There is no doubt that Hayden had Whitlam’s backing. Earlier, the prime minister had circulated other options, outlining cuts to 50 programs totalling $2 billion. They also focussed on social welfare, education, health and housing, as well as grants to the states, which were responsible for providing basic services.
Although cabinet’s Expenditure Review Committee declined to recommend Hayden’s proposals, cabinet ultimately adopted sweeping measures to attain the $2 billion target, including an across-the-board squeeze on public sector administrative expenses, travel and overtime.

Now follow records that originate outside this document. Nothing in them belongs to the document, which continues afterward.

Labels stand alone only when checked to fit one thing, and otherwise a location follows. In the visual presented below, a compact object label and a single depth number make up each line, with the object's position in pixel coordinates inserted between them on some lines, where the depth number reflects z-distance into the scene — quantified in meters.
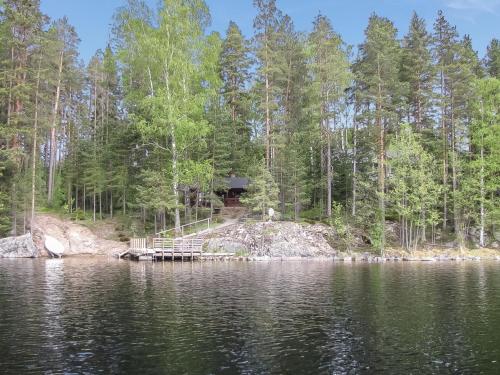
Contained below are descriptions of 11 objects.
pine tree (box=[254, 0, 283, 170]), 48.41
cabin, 60.41
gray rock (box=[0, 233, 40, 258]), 43.09
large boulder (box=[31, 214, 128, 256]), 45.72
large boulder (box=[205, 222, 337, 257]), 43.94
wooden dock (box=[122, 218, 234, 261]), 42.44
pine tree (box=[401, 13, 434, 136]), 49.47
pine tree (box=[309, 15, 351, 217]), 47.97
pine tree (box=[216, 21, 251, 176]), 56.91
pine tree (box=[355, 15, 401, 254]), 44.81
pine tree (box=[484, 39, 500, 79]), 55.56
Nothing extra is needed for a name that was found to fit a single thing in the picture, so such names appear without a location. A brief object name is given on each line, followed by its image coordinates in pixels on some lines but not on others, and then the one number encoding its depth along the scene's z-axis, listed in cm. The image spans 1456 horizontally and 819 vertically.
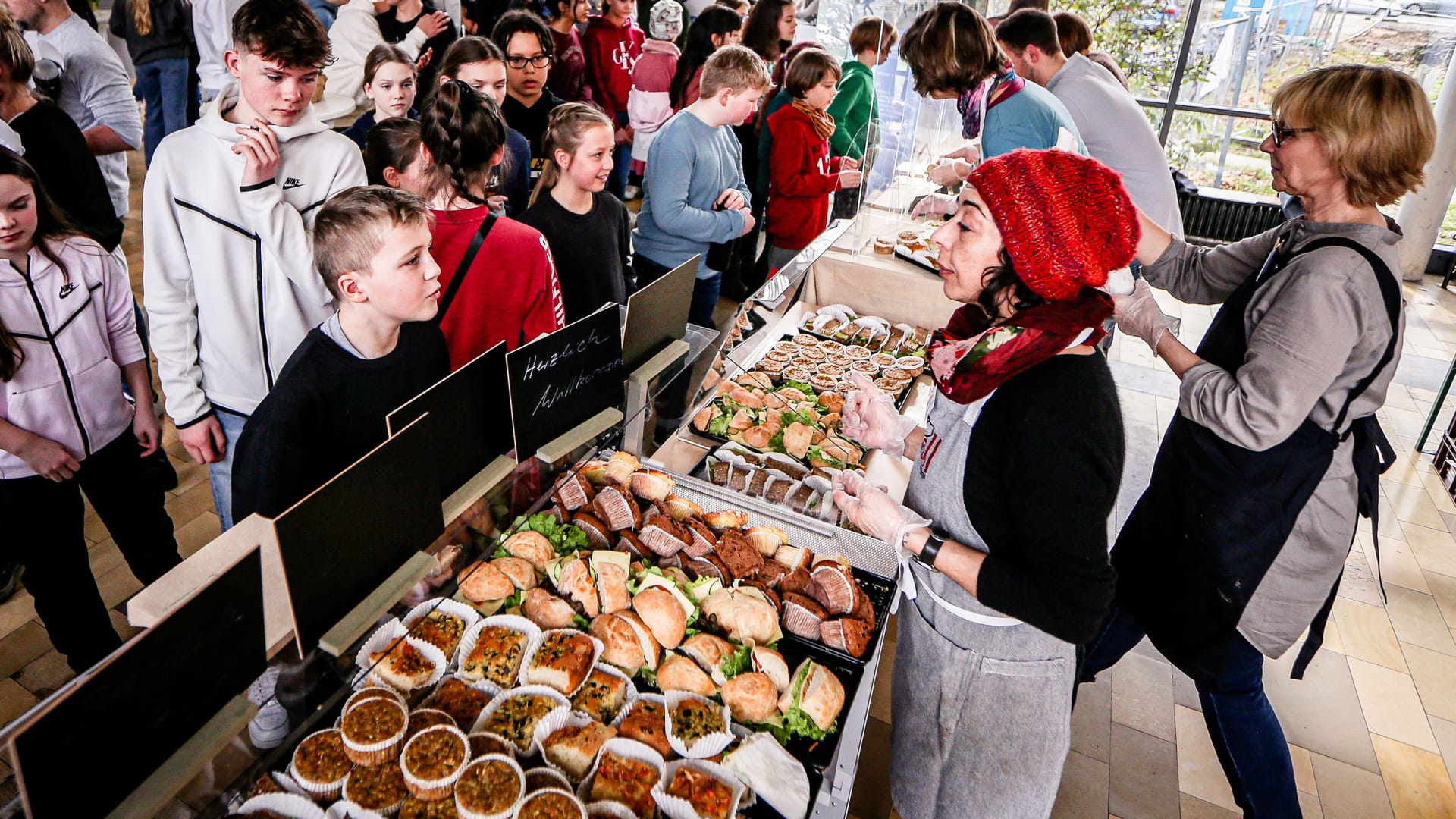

On the same day that Whitlam replaced Cairns with Hayden, he sought to further appease financial circles by dumping Cameron, another key “left,” as labour minister in favour of James McClelland. On Cameron’s advice, the government had adopted a “plateau” model of wage indexation designed to cut the real pay of workers on above-award wages, in the name of protecting workers on the minimum wage.
However, in April 1975, the Conciliation and Arbitration Commission rejected plateau indexation. Instead, it ruled that all wages should be pegged to the consumer price index, in return for a pledge by the Australian Council of Trade Unions (ACTU) to suppress all demands for higher pay. This pact with the ACTU effectively sidelined Cameron. His successor, McClelland, saw the wisdom of collaborating with the union leaders to police workers. He recommended dropping the plateau indexation plan, in order to prevent “industrial relations strains” and “resort to industrial action”.
In the end, although media editorials generally praised the August 1975 budget as “realistic,” the removal of Cairns and Cameron left the ruling class unconvinced that Labor could impose its measures on working people. In October 1975 the Liberal-National Party opposition parties refused to pass the budget in the Senate, starving the government of funds. A month later, on November 11, Kerr invoked the “reserve powers” of the British monarchy to terminate Whitlam’s commission as prime minister and appoint Liberal leader Malcolm Fraser in his place.
To this day, Whitlam has defended his government’s efforts to meet the demands of big business, expressing anger that he was ousted before having the opportunity to implement his budget plans. In comments to the media at the launching of the 1975 documents, he lionised Hayden as a “very good Treasurer” and boasted: “The budget by Hayden provided the essential framework for the Fraser government. It was stalled by the Liberals in the Senate not because of any shortcomings ... but because of its economic and political merits. No changes were made in it until late 1976.”